An example project for productionising workflows via integration between Apache Airflow and Spark in a cloud-based environment.
AirflowSpark is a software project for the productionisation of data science projects via testable code. It uses Airflow as a batch scheduler, with a Spark computation layer designed to be provisioned on a cloud-based elastic compute platform (such as AWS/EMR). The project automatically creates a Airflow's Directed Acyclic Graphs (DAGs) for each workflow, which may encompass a mix of ETL steps and data science tasks. Airflow Operators are run sequentially inside each DAG, each of which is a separate Python class, which defines the work to be done. The Airflow server hosts these DAGs, and schedules the execution time based upon each workflow's configuration.
Rather than following a layout typical to a Python application, support for multiple languages has been envisioned.
The majority and core of the program will still be Python, but small bits of Scala or Java (both of which have APIs to Spark) could be included for performance reasons.
The source code for the project can be found in src/main
, with the any tests found in a duplicate folder structure under src/test
.
The code for each workflow belongs in a named directory under src/main/python/projects
. The name of the directory is automatically used as the DAG name in Airflow.
This area is still a WIP.
On an empty EC2 instance, create a new linux user called Airflow with passwordless sudo rights.
sudo su -
adduser -G wheel airflow
sed 's/# %wheel\tALL=(ALL)\tNOPASSWD: ALL/%wheel\tALL=\(ALL\)\tNOPASSWD: ALL/' /etc/sudoers
create a log folder for airflow
mkdir /var/log/airflow
chown airflow /var/log/airflow
create a persistent varable for AIRFLOW_HOME across all users env
echo export AIRFLOW_HOME=/home/airflow/.airflow > /etc/profile.d/airflow.sh
Switch to the airflow user, and copy the authorized keys file to the airflow users home.
su - airflow
mkdir .ssh
touch .ssh/authorized_keys
chmod 700 .ssh
chmod 644 .ssh/authorized_keys
Set the necessary environment variables
echo ". /opt/anaconda3/etc/profile.d/conda.sh" >> ~/.bashrc
If Anaconda is not installed, install it to the path above. Create a new python environment for the project from within the project root folder (you may use conda/venv or anything that suits):
python -m venv .venv
Set up a Postgres RDS server using AWS (web interface). Install psql
on the Airflow instance if not already done so. Create a user on the
psql \
--host=<hostname>
--port=5432
--username=postgres
--password
Once in the postgres shell, create the airflow user (use an alphanumeric password only):
postgres=# CREATE USER airflow PASSWORD ‘<password>’;
CREATE ROLE
postgres=# CREATE DATABASE airflow;
CREATE DATABASE
postgres=# GRANT ALL PRIVILEGES ON ALL TABLES IN SCHEMA public TO airflow;
GRANT
As the airflow user, create a directory and then deploy the code.
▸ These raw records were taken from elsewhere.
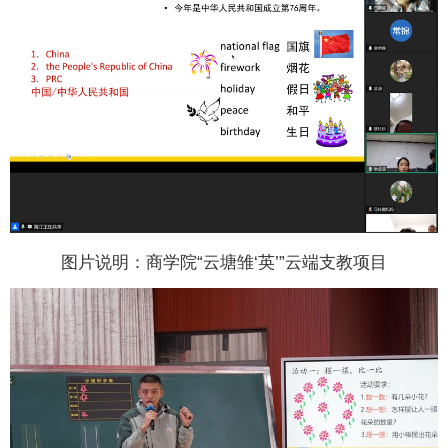
图片说明：商学院“云塘雏‘英’”云端支教项目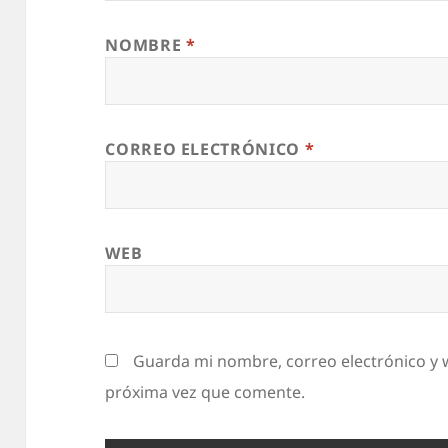
NOMBRE
*
CORREO ELECTRÓNICO
*
WEB
Guarda mi nombre, correo electrónico y 
próxima vez que comente.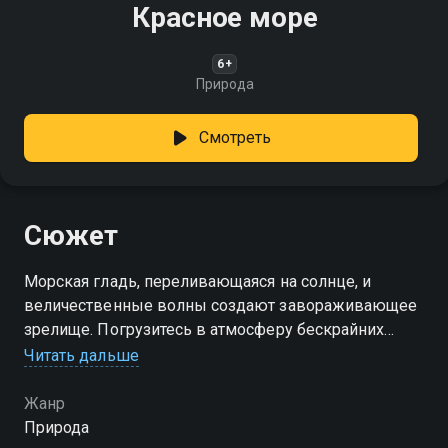
Красное море
6+
Природа
Смотреть
Сюжет
Морская гладь, переливающаяся на солнце, и
величественные волны создают завораживающее
зрелище. Погрузитесь в атмосферу бескрайних
водных просторов
Читать дальше
Жанр
Природа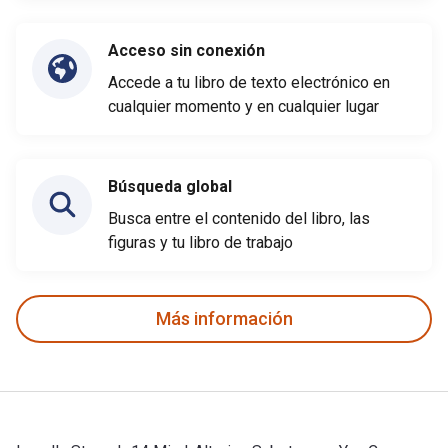
Acceso sin conexión
Accede a tu libro de texto electrónico en
cualquier momento y en cualquier lugar
Búsqueda global
Busca entre el contenido del libro, las
figuras y tu libro de trabajo
Más información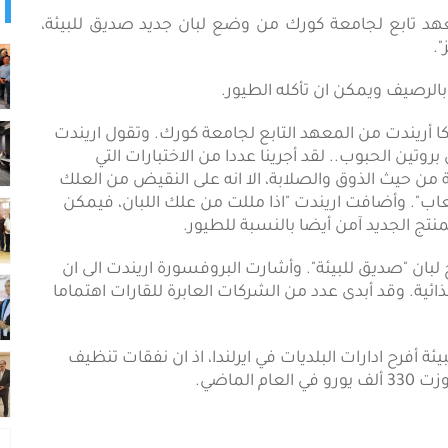
معهد تابع لجامعة كورك من وضع لبان جديد صديق للبيئة،
.
 بالرصيف ويمكن ان تأكله الطيور.
لكا أريندت من المعهد التابع لجامعة كورك. وتقول اريندت
تين الحبوب.. لقد أجرينا عددا من الاختبارات التي
ة من حيث الذوق والصلابة، الا انه على النقيض من العلك
حت تأثير اللعاب". وأضافت اريندت "اذا مللت من علك اللبان، فيمكن
نتج الجديد آمن أيضا بالنسبة للطيور.
لبان "صديق للبيئة". وأشارت البروفسورة اريندت الى ان
ية. وقد أبدى عدد من الشركات العابرة للقارات اهتماما
ئة أفرح ادارات البلديات في ايرلندا، اذ ان نفقات تنظيف
لماضي.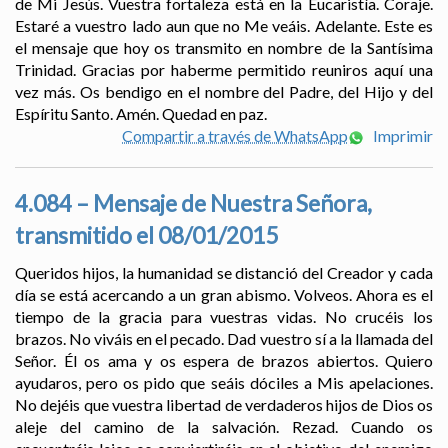
de Mi Jesús. Vuestra fortaleza está en la Eucaristía. Coraje.
Estaré a vuestro lado aun que no Me veáis. Adelante. Este es
el mensaje que hoy os transmito en nombre de la Santísima
Trinidad. Gracias por haberme permitido reuniros aquí una
vez más. Os bendigo en el nombre del Padre, del Hijo y del
Espíritu Santo. Amén. Quedad en paz.
Compartir a través de WhatsApp
Imprimir
4.084 – Mensaje de Nuestra Señora,
transmitido el 08/01/2015
Queridos hijos, la humanidad se distanció del Creador y cada
día se está acercando a un gran abismo. Volveos. Ahora es el
tiempo de la gracia para vuestras vidas. No crucéis los
brazos. No viváis en el pecado. Dad vuestro sí a la llamada del
Señor. Él os ama y os espera de brazos abiertos. Quiero
ayudaros, pero os pido que seáis dóciles a Mis apelaciones.
No dejéis que vuestra libertad de verdaderos hijos de Dios os
aleje del camino de la salvación. Rezad. Cuando os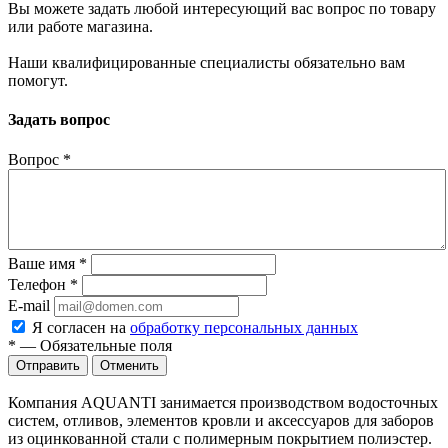
Вы можете задать любой интересующий вас вопрос по товару
или работе магазина.
Наши квалифицированные специалисты обязательно вам
помогут.
Задать вопрос
Вопрос
*
Ваше имя
*
Телефон
*
E-mail
Я согласен на
обработку персональных данных
*
—
Обязательные поля
Отменить
Компания AQUANTI занимается производством водосточных
систем, отливов, элементов кровли и аксессуаров для заборов
из оцинкованной стали с полимерным покрытием полиэстер.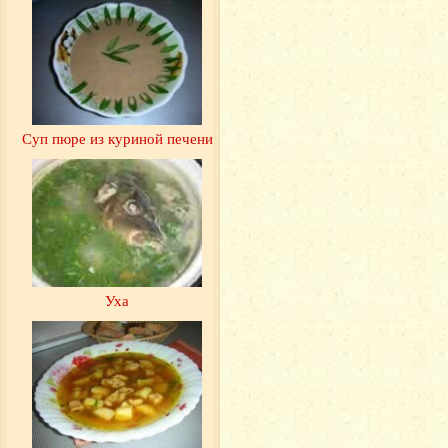
Суп пюре из куриной печени
Уха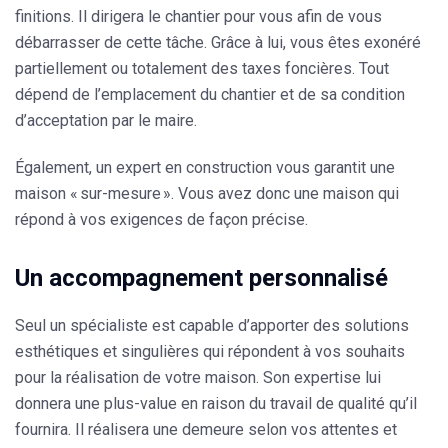
finitions. Il dirigera le chantier pour vous afin de vous
débarrasser de cette tâche. Grâce à lui, vous êtes exonéré
partiellement ou totalement des taxes foncières. Tout
dépend de l’emplacement du chantier et de sa condition
d’acceptation par le maire.
Également, un expert en construction vous garantit une
maison « sur-mesure ». Vous avez donc une maison qui
répond à vos exigences de façon précise.
Un accompagnement personnalisé
Seul un spécialiste est capable d’apporter des solutions
esthétiques et singulières qui répondent à vos souhaits
pour la réalisation de votre maison. Son expertise lui
donnera une plus-value en raison du travail de qualité qu’il
fournira. Il réalisera une demeure selon vos attentes et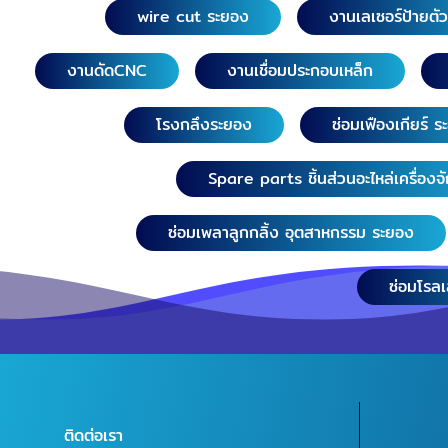
wire cut ระยอง
งานเลเซอร์ป้ายตั
งานดัดCNC
งานเชื่อมประกอบเหล็ก
โรงกลึงระยอง
ซ่อมเฟืองเกียร์ 
Spare parts ชิ้นส่วนอะไหล่เครื่องจ
ซ่อมเพลาลูกกลิ้ง อุตสาหกรรม ระยอง
ซ่อมโรล
ติดต่อเรา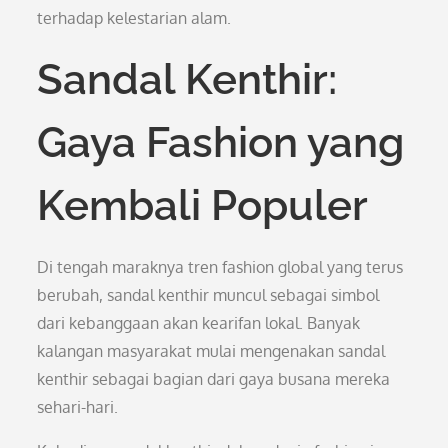
terhadap kelestarian alam.
Sandal Kenthir:
Gaya Fashion yang
Kembali Populer
Di tengah maraknya tren fashion global yang terus
berubah, sandal kenthir muncul sebagai simbol
dari kebanggaan akan kearifan lokal. Banyak
kalangan masyarakat mulai mengenakan sandal
kenthir sebagai bagian dari gaya busana mereka
sehari-hari.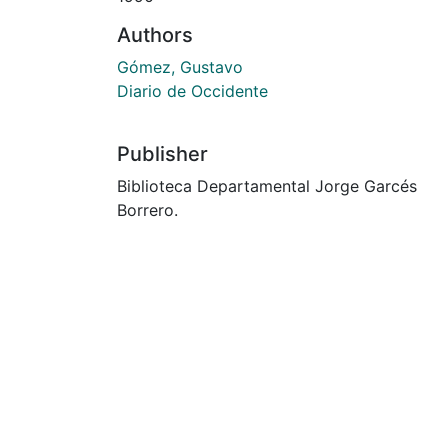
Authors
Gómez, Gustavo
Diario de Occidente
Publisher
Biblioteca Departamental Jorge Garcés
Borrero.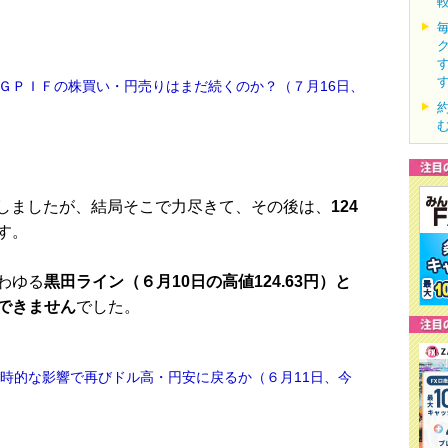
ＧＰＩＦの株買い・円売りはまだ続くのか？（７月16日、
昇しましたが、結局そこで力尽きて、その後は、
124
す。
わゆる
黒田ライン（６月10日の高値124.63円）と
できません
でした。
一時的な影響で再びドル高・円安に戻るか（６月11日、今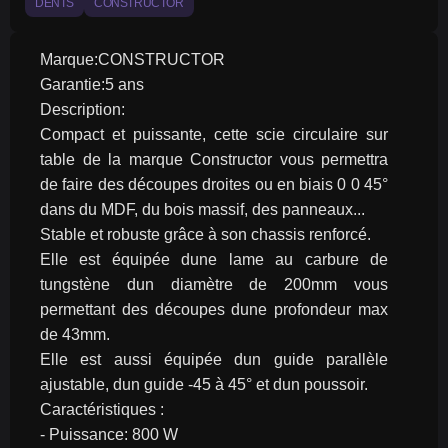
DENTS
CONSTRUCTOR
Marque:CONSTRUCTOR
Garantie:5 ans
Description:
Compact et puissante, cette scie circulaire sur 
table de la marque Constructor vous permettra 
de faire des découpes droites ou en biais 0 0 45° 
dans du MDF, du bois massif, des panneaux...
Stable et robuste grâce à son chassis renforcé.
Elle est équipée dune lame au carbure de 
tungstène dun diamètre de 200mm vous 
permettant des découpes dune profondeur max 
de 43mm.
Elle est aussi équipée dun guide parallèle 
ajustable, dun guide -45 à 45° et dun poussoir.
Caractéristiques :
- Puissance: 800 W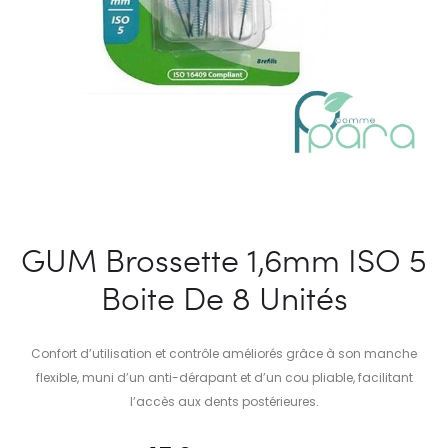
GUM Brossette 1,6mm ISO 5
Boite De 8 Unités
Confort d’utilisation et contrôle améliorés grâce à son manche
flexible, muni d’un anti-dérapant et d’un cou pliable, facilitant
l’accès aux dents postérieures.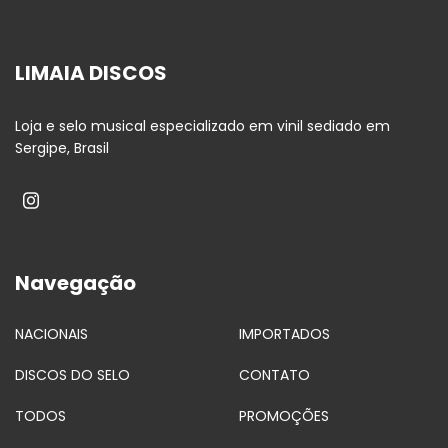
LIMAIA DISCOS
Loja e selo musical especializado em vinil sediado em
Sergipe, Brasil
Navegação
NACIONAIS
IMPORTADOS
DISCOS DO SELO
CONTATO
TODOS
PROMOÇÕES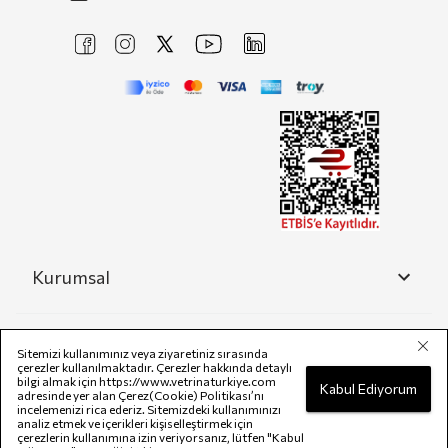
Kurumsal
Yardım
Sitemizi kullanımınız veya ziyaretiniz sırasında
çerezler kullanılmaktadır. Çerezler hakkında detaylı
bilgi almak için
https://www.vetrinaturkiye.com
Kabul Ediyorum
adresinde yer alan Çerez(Cookie) Politikası’nı
incelemenizi rica ederiz. Sitemizdeki kullanımınızı
Yasal
analiz etmek ve içerikleri kişiselleştirmek için
çerezlerin kullanımına izin veriyorsanız, lütfen "Kabul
mkdir -p ~/Github/AirflowSpark
Deploy the code to the airflow instance using the shell script from your local machine.
sh scripts/deploy_code.sh . airflow /home/airflow/Github/AirflowSpark
On the airflow ec2 instance, install the airflow requirements to the AirflowSpark python environment:
python -m pip install -r requirements.txt
Export the AirflowSpark directory to the PYTHONPATH
sys var:
export PYTHONPATH=/home/airflow/Github/AirflowSpark/
Initialise the airflow database once, edit the configuration, and then reinitialise:
export AIRFLOW_HOME=/home/airflow/.airflow
airflow initdb
vi ~/.airflow/airflow.cfg
airflow initdb
Finally, start the server and scheduler:
airflow webserver -p <PORT>
airflow scheduler
While it should be possible to run Airflow locally repeating many of the instructions above, this has not been tested in some time.
- Integrate other cloud envrionments (Azure, GCP) via Airflow helpers and python scripts equivalent to
boto3
. - Better logging:
- currently Airflow just polls the Spark master for the status of the job and not the stdout/stderr.
- Spark status logs are duplicated ~10 times per poll
- A custom logger should be used for each python log call, to integrate better with Airflow.